I share concern over the state’s position and population. We have among the top 10 expenditures for healthcare per citizen. Of the $4.2 billion state health budget, $3.3 billion is for Medicaid payments. Despite this spend, West Virginia ranks 44th on healthcare statistics. It is interesting that in the Dartmouth database, generally the more a state spends on healthcare, the worse its outcome metrics.

My dad died 15 years ago. But I feel his spirit flow into me as commitment to take up the cause that he and my mom left for me – to contribute to changing the destiny and trajectory of our beautiful state, its strong and humble people, and our collective future.

Accompanied by Gordon Gee, who exemplifies noble purpose and service, and surrounded by a palpable presence of the things for which my dad and mom stood, and leaders of the Gazette, I was brought full circle.

The time is now, the purpose is noble, and the talent is present in the state to change our future. Change health, offer hope, and rediscover the magic and the promise of an abundant West Virginia.

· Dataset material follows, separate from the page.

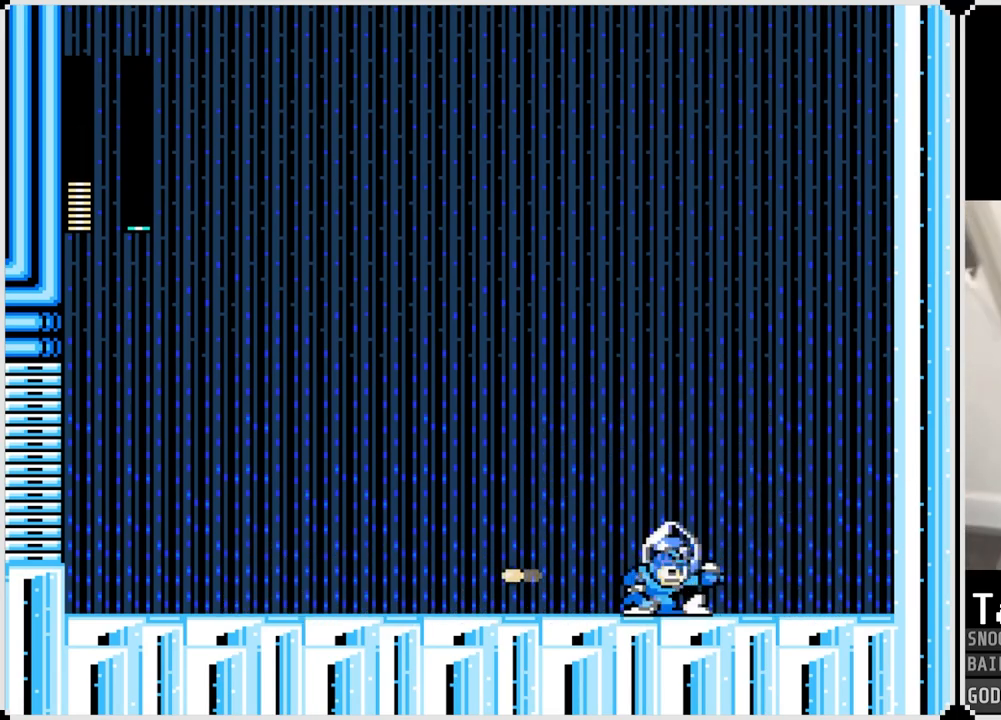
{"buttons": ["DPAD_RIGHT"], "left_stick": "center", "right_stick": "center", "events": []}
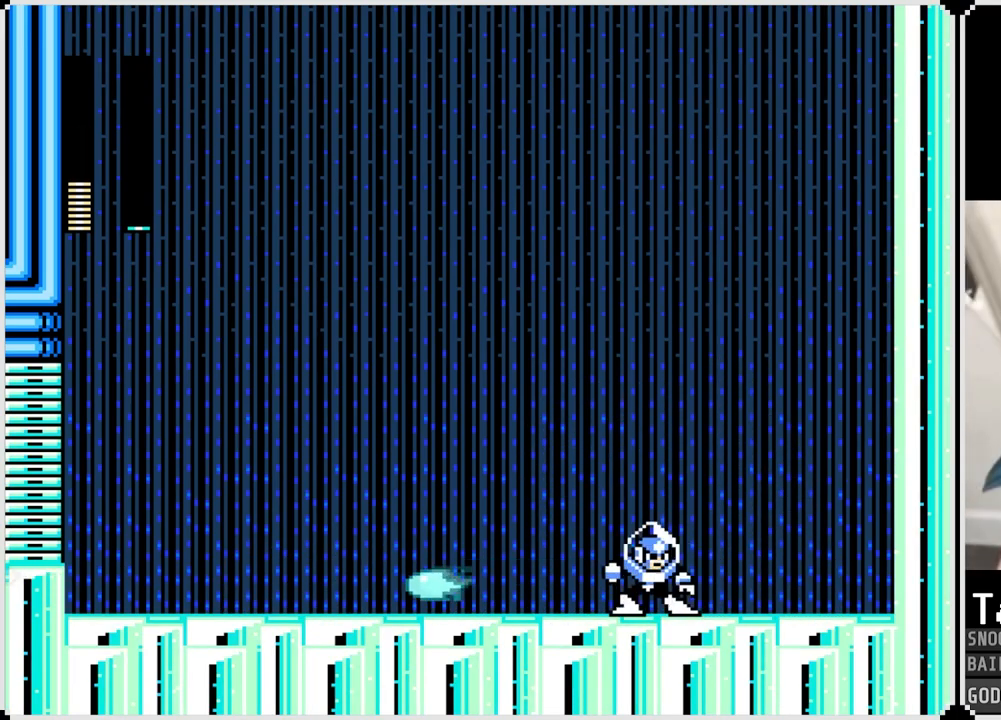
{"buttons": ["SQUARE", "DPAD_LEFT"], "left_stick": "center", "right_stick": "center", "events": [[67, "CROSS", "down"], [184, "CROSS", "up"], [417, "DPAD_LEFT", "down"], [434, "DPAD_RIGHT", "up"], [451, "SQUARE", "down"]]}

It is a dream worth realizing and working for – together – West Virginia University, Charleston Area Medical Center, Marshall University, West Virginia School of Osteopathic Medicine, Monongalia General Hospital, the Wheeling hospitals, our state’s leaders, and thousands of others in every community who work to improve the health of their neighbors and families.

Can we be successful? I am brought back to the wizened Yoda of Star Wars.

“Do. Or do not. There is no try.”

It’s our choice and opportunity to do today.